This paper describes visitors' reactions to using an Apple iPad or smartphone to follow trails in a museum by scanning QR codes and draws conclusions on the potential for this technology to help improve accessibility at low‐cost.
Activities were devised which involved visitors following trails around museum objects, each labelled with a QR code and symbolised text. Visitors scanned the QR codes using a mobile device which then showed more information about an object. Project‐team members acted as participant‐observers, engaging with visitors and noting how they used the system. Experiences from each activity fed into the design of the next.

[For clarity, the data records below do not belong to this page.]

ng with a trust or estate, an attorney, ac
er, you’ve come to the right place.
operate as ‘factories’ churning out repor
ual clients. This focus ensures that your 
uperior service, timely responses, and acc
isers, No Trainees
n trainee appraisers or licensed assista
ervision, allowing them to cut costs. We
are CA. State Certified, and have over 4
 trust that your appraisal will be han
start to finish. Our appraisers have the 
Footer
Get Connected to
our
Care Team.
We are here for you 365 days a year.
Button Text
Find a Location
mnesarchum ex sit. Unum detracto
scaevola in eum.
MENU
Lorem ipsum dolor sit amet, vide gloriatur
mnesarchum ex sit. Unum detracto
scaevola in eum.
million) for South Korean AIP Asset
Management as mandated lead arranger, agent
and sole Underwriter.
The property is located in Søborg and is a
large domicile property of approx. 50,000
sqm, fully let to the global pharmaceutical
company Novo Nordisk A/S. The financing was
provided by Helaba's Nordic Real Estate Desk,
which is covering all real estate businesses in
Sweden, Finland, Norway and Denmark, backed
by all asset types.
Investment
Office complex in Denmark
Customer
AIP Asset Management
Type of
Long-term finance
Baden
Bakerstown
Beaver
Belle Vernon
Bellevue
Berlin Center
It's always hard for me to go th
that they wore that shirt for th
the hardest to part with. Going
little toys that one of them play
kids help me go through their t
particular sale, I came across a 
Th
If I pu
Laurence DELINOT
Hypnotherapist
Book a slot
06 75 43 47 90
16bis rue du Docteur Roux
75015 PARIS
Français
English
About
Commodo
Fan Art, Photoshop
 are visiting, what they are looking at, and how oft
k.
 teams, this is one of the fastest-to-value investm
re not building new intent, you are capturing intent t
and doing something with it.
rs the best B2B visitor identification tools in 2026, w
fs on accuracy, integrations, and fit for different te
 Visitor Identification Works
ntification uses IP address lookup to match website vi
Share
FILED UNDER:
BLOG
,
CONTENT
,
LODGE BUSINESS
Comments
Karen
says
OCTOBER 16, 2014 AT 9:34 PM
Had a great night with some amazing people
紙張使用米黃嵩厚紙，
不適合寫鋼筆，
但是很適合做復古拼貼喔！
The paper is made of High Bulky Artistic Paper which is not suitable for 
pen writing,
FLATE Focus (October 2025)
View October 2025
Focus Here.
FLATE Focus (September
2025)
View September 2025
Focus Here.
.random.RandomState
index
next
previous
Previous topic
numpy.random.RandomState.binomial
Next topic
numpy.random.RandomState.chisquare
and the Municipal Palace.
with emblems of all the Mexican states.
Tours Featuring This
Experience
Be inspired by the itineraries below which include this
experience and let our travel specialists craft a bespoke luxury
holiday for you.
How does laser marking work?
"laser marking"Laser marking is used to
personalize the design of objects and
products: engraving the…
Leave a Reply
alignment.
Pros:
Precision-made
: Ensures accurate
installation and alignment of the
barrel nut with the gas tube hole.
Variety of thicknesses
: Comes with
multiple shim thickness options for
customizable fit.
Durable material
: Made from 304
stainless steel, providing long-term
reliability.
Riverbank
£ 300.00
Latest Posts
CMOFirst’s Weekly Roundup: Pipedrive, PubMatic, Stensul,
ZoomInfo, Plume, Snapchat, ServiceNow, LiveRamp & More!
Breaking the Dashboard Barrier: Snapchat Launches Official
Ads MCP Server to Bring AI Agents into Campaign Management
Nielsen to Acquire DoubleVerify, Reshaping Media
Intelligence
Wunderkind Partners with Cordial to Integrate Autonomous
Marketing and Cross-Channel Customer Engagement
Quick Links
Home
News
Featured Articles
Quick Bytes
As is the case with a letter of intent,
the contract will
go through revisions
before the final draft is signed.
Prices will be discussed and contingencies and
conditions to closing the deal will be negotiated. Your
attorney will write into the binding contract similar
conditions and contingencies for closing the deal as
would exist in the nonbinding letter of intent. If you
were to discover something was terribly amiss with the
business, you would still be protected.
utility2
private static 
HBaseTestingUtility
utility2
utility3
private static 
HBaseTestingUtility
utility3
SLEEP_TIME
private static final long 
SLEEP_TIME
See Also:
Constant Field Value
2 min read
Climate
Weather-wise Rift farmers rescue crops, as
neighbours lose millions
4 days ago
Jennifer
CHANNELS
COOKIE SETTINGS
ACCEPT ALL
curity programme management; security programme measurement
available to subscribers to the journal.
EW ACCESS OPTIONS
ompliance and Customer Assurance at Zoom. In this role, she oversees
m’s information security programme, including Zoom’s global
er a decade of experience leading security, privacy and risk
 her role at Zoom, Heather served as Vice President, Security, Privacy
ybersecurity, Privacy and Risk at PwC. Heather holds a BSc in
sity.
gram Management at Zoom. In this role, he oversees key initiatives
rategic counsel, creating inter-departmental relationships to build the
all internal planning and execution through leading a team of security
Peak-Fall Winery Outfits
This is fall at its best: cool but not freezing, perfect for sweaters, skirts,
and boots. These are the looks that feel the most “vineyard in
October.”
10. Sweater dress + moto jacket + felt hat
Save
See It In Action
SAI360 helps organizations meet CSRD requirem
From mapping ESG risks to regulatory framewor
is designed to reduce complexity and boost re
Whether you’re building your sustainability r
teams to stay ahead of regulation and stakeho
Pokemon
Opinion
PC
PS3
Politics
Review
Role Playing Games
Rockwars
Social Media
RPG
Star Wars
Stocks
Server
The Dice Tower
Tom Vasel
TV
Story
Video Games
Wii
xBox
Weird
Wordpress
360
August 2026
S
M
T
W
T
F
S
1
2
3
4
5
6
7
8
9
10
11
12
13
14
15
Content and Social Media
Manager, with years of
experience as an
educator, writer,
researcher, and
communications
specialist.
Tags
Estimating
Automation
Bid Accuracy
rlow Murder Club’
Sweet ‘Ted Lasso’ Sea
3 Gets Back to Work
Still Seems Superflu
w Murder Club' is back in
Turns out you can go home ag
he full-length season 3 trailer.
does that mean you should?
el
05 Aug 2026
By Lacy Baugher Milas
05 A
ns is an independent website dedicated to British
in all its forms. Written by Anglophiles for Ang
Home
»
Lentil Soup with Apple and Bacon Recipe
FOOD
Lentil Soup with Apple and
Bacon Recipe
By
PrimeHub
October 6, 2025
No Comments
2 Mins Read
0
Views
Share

Some physical and technical problems with using QR codes can be overcome with the introduction of simple aids, particularly using movable object labels. A layered approach to information access is possible with the first layer comprising a label, the second a mobile‐web enabled screen and the third choices of text, pictures, video and audio. Video was especially appealing to young people. The ability to repeatedly watch video or listen to audio seemed to be appreciated by visitors with learning disabilities. This approach can have low equipment‐cost. However, maintaining the information behind labels and keeping‐up with technological changes are on‐going processes.
Using QR codes on movable, symbolised object labels as part of a layered information system might help modestly‐funded museums enhance their accessibility, particularly as visitors increasingly arrive with their own smartphones or tablets.